New research has found that healthy pets — cats and dogs — may be a source of Multidrug-resistant organisms (MDROs), or humans may be passing them into their pets, according to the study reported by Guardian.
MDROs are bacteria that resist drug treatment from more than one type of antibiotic. The bacteria gradually evolve and become more potent than the drug being used to eliminate them.
According to an estimate, 1.3 million deaths were caused by drug-resistant bacteria and nearly 5 million worldwide deaths in 2019 were linked to such evolved bacteria.
The research — yet to be presented at this weekend’s European Congress of Clinical Microbiology and Infectious Diseases in Copenhagen — said that the cross-infection risk is low.
Dr Carolin Hackmann from Charité University Hospital Berlin carried out the study on more than 2,800 hospitalised patients and their accompanying pets.
Pets harbouring a number of such bacteria and microorganisms have become a serious concern throughout the world. To conduct a study on this matter, researchers collected samples of hospitalised patients and their companion pets living in their houses.

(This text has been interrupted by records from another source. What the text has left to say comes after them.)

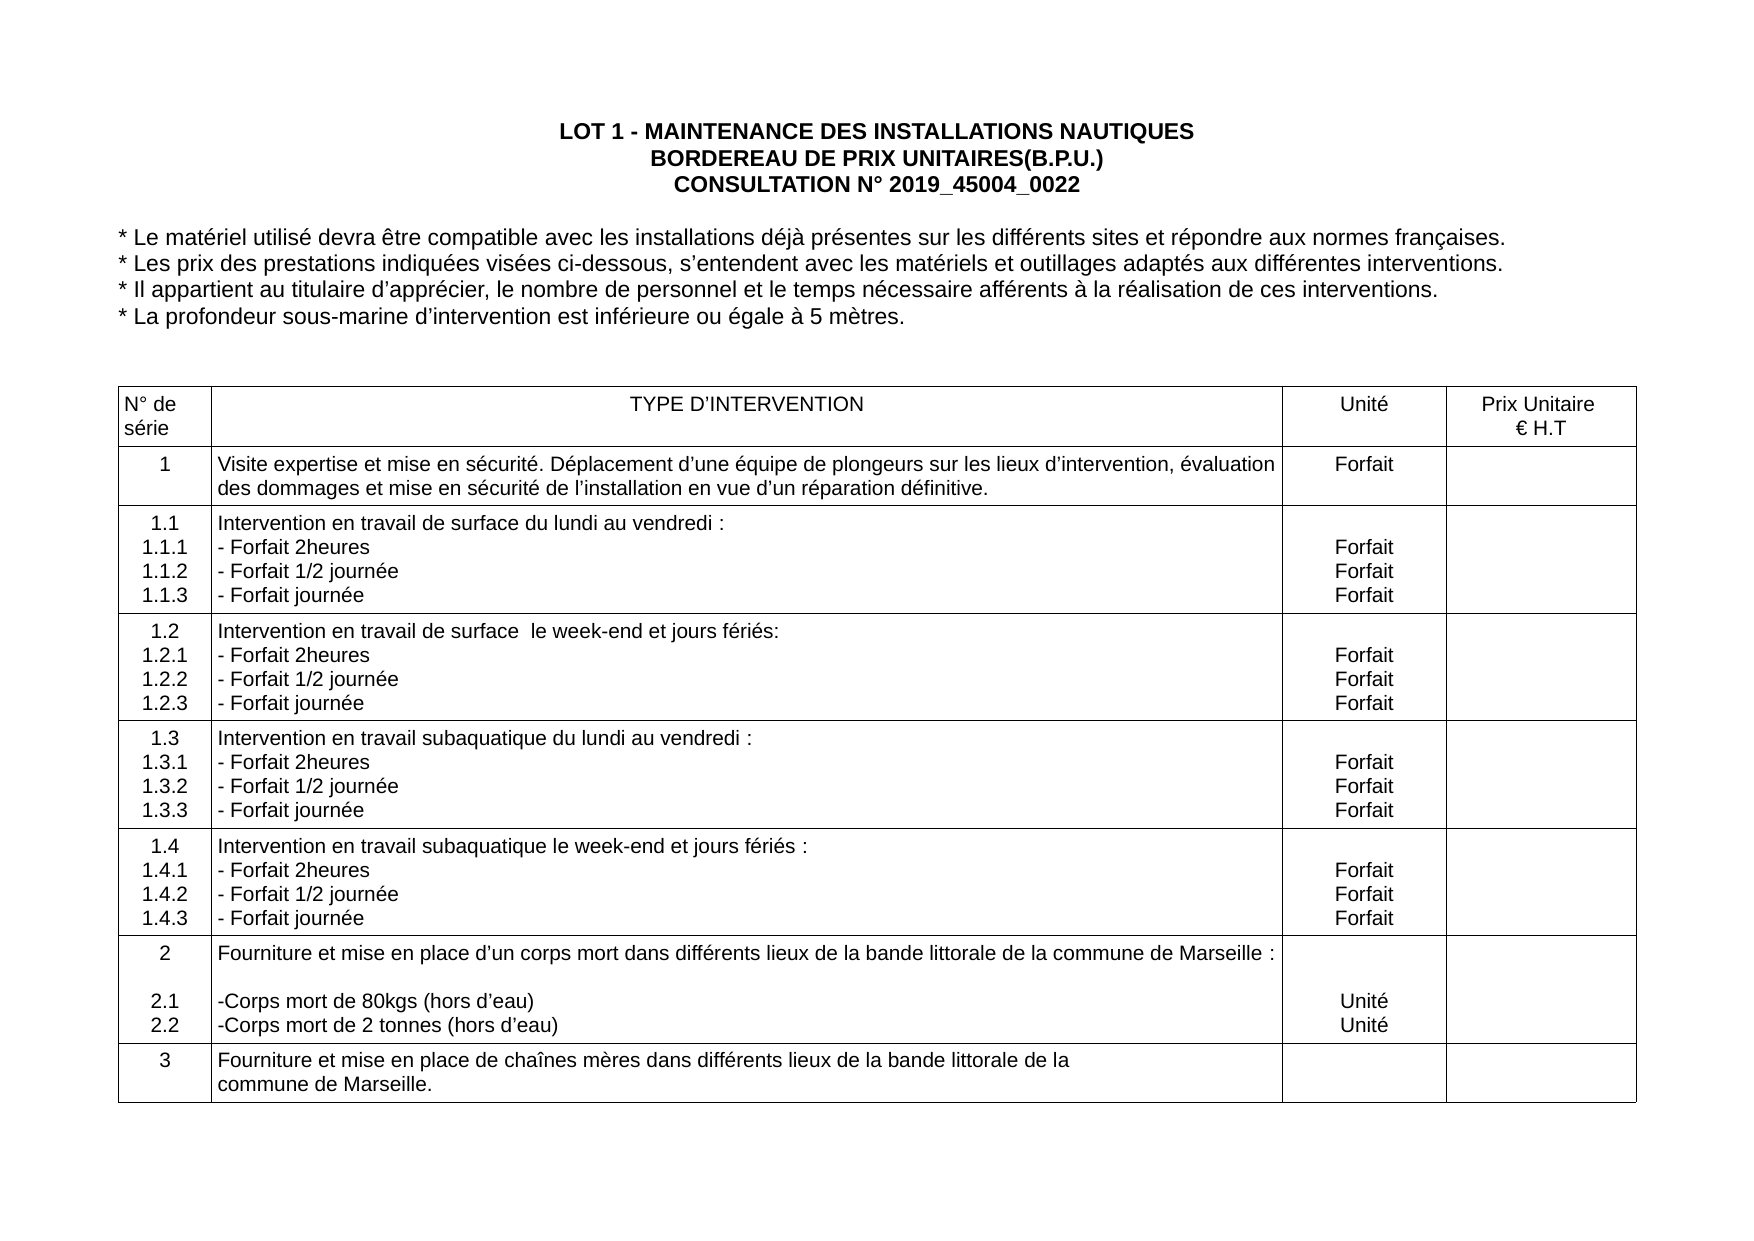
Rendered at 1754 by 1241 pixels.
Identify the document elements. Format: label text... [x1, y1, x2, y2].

table_cell Fourniture et mise en place de chaînes mères dans différents lieux de la bande littorale de la commune de Marseille. [212, 1044, 1282, 1102]
table_cell [1447, 936, 1636, 1042]
table_cell [1447, 721, 1636, 828]
table_cell 1.1 1.1.1 1.1.2 1.1.3 [119, 506, 211, 613]
table_cell [1447, 447, 1636, 505]
table_cell Intervention en travail subaquatique du lundi au vendredi : - Forfait 2heures - Forfait 1/2 journée - Forfait journée [212, 721, 1282, 828]
table_cell Fourniture et mise en place d’un corps mort dans différents lieux de la bande littorale de la commune de Marseille : -Corps mort de 80kgs (hors d’eau) -Corps mort de 2 tonnes (hors d’eau) [212, 936, 1282, 1042]
table_cell Visite expertise et mise en sécurité. Déplacement d’une équipe de plongeurs sur les lieux d’intervention, évaluation des dommages et mise en sécurité de l’installation en vue d’un réparation définitive. [212, 447, 1282, 505]
text * Les prix des prestations indiquées visées ci-dessous, s’entendent avec les matériels et outillages adaptés aux différentes interventions. [118, 250, 1636, 276]
table_cell Forfait Forfait Forfait [1283, 506, 1446, 613]
table_header Prix Unitaire € H.T [1447, 387, 1636, 446]
table_cell Intervention en travail de surface du lundi au vendredi : - Forfait 2heures - Forfait 1/2 journée - Forfait journée [212, 506, 1282, 613]
text CONSULTATION N° 2019_45004_0022 [118, 171, 1636, 197]
table_cell [1283, 1044, 1446, 1102]
table_header N° de série [119, 387, 211, 446]
table_cell Intervention en travail de surface le week-end et jours fériés: - Forfait 2heures - Forfait 1/2 journée - Forfait journée [212, 614, 1282, 720]
text LOT 1 - MAINTENANCE DES INSTALLATIONS NAUTIQUES [118, 118, 1636, 144]
table_cell Forfait Forfait Forfait [1283, 829, 1446, 935]
table_cell 3 [119, 1044, 211, 1102]
table_cell 1.3 1.3.1 1.3.2 1.3.3 [119, 721, 211, 828]
table_cell [1447, 614, 1636, 720]
table_cell 1.4 1.4.1 1.4.2 1.4.3 [119, 829, 211, 935]
text * La profondeur sous-marine d’intervention est inférieure ou égale à 5 mètres. [118, 303, 1636, 329]
table_cell [1447, 1044, 1636, 1102]
table_cell 2 2.1 2.2 [119, 936, 211, 1042]
text BORDEREAU DE PRIX UNITAIRES(B.P.U.) [118, 144, 1636, 171]
text * Il appartient au titulaire d’apprécier, le nombre de personnel et le temps nécessaire afférents à la réalisation de ces interventions. [118, 276, 1636, 303]
table_cell Intervention en travail subaquatique le week-end et jours fériés : - Forfait 2heures - Forfait 1/2 journée - Forfait journée [212, 829, 1282, 935]
table_header Unité [1283, 387, 1446, 446]
table_cell Unité Unité [1283, 936, 1446, 1042]
table_cell Forfait Forfait Forfait [1283, 721, 1446, 828]
table_cell 1.2 1.2.1 1.2.2 1.2.3 [119, 614, 211, 720]
table_cell Forfait [1283, 447, 1446, 505]
table_cell Forfait Forfait Forfait [1283, 614, 1446, 720]
text * Le matériel utilisé devra être compatible avec les installations déjà présentes sur les différents sites et répondre aux normes françaises. [118, 223, 1636, 250]
table_cell [1447, 506, 1636, 613]
table_header TYPE D’INTERVENTION [212, 387, 1282, 446]
table_cell 1 [119, 447, 211, 505]
table_cell [1447, 829, 1636, 935]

In this study, the genetic sequencing method allowed researchers to identify the genes which cause drug resistance and 30% of patients were identified as having such bacteria. The cat owners had a 9% of positivity rate whereas, the rate was higher in dog owners at 11%.
The owners were asked to send the samples and in four of the cases, the organisms of same species were found in both pets and owners having the same levels of drug resistance.
Hackmann while talking about its spread was quoted as saying: “Although the level of sharing between hospital patients and their pets in our study is very low, carriers can shed bacteria into their environment for months, and they can be a source of infection for other more vulnerable people in hospital such as those with a weak immune system and the very young or old.”